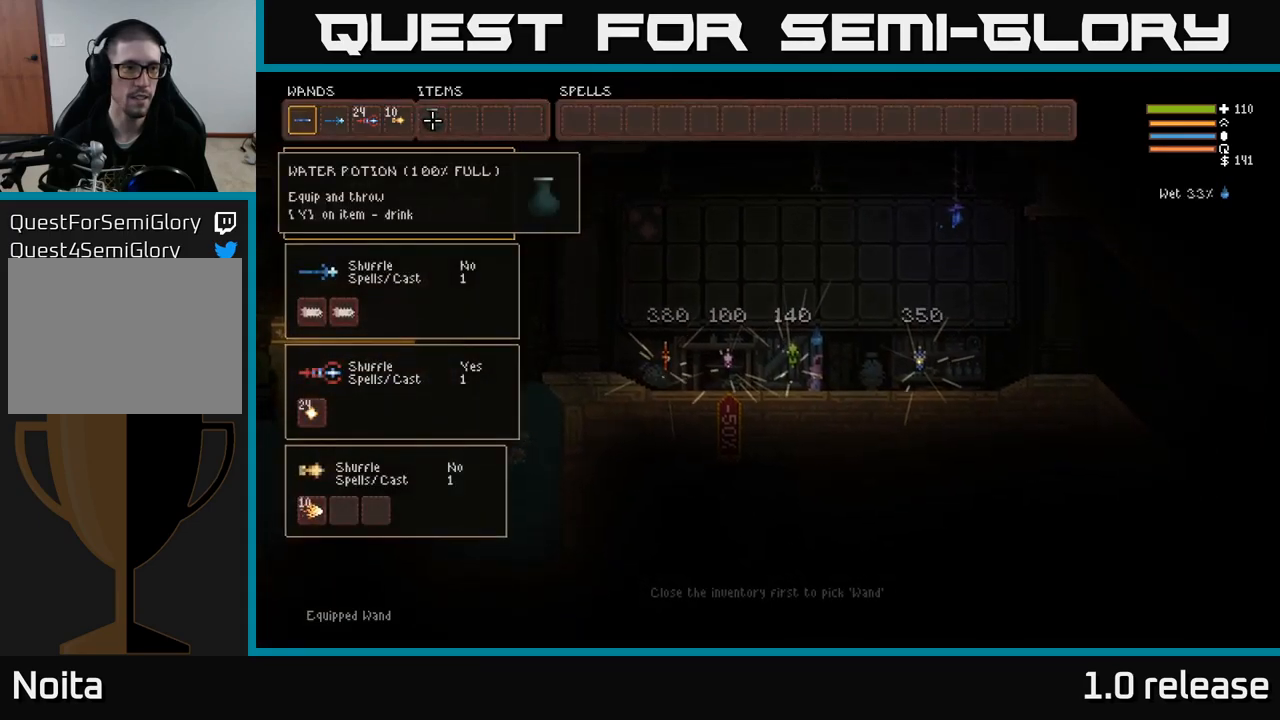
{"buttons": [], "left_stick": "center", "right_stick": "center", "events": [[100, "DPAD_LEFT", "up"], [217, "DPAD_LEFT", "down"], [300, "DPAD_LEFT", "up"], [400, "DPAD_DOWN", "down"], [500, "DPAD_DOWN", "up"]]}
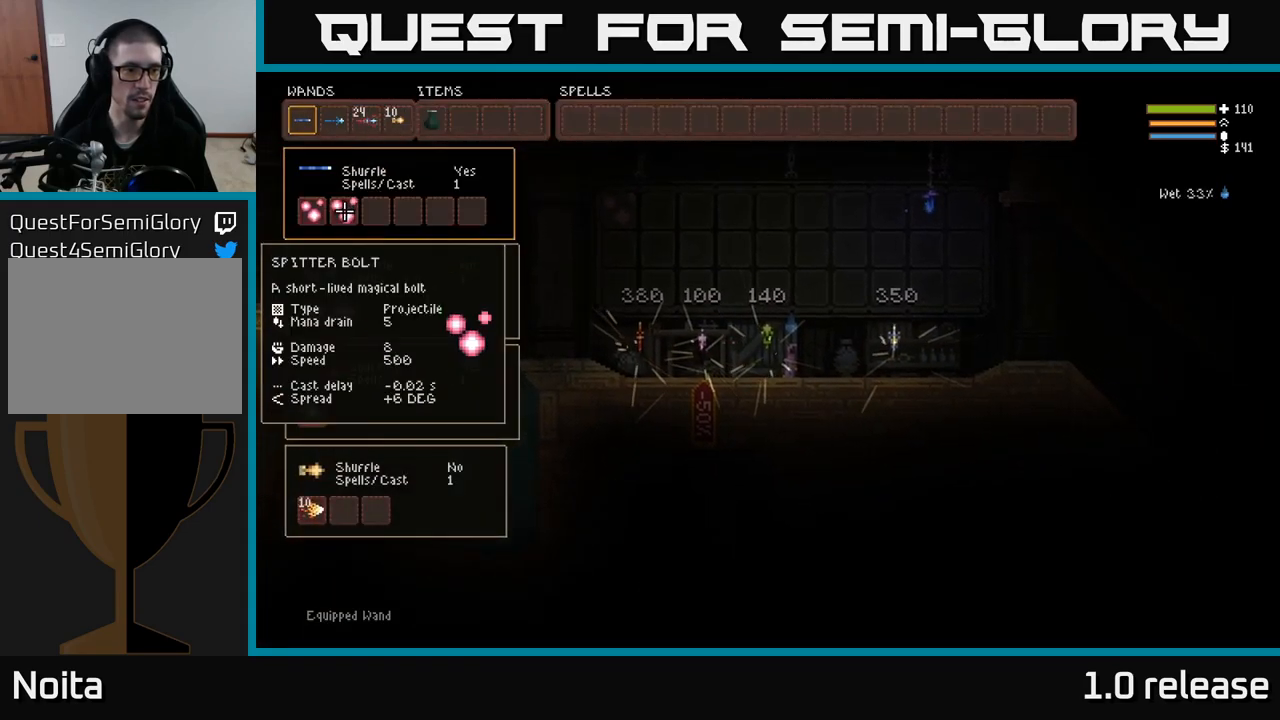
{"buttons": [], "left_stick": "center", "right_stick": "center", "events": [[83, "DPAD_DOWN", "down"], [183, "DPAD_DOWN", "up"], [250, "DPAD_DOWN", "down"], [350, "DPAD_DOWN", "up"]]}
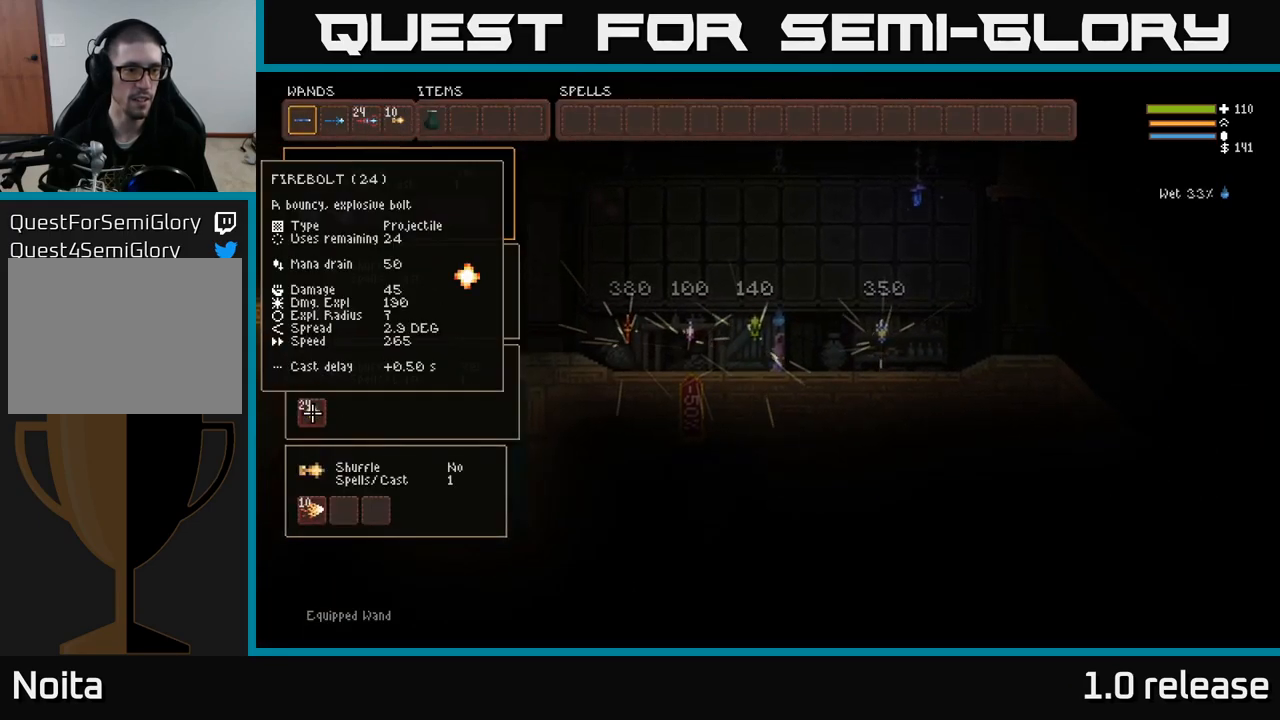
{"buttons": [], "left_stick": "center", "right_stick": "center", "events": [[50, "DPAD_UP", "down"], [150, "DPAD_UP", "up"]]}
----------------
◆ **WHAT THIS TASK INVOLVES**: Output all lines above precisely. Pictures are to be left out.

◆ **SOLUTION**:
{"buttons": [], "left_stick": "center", "right_stick": "center", "events": [[100, "DPAD_LEFT", "up"], [217, "DPAD_LEFT", "down"], [300, "DPAD_LEFT", "up"], [400, "DPAD_DOWN", "down"], [500, "DPAD_DOWN", "up"]]}
{"buttons": [], "left_stick": "center", "right_stick": "center", "events": [[83, "DPAD_DOWN", "down"], [183, "DPAD_DOWN", "up"], [250, "DPAD_DOWN", "down"], [350, "DPAD_DOWN", "up"]]}
{"buttons": [], "left_stick": "center", "right_stick": "center", "events": [[50, "DPAD_UP", "down"], [150, "DPAD_UP", "up"]]}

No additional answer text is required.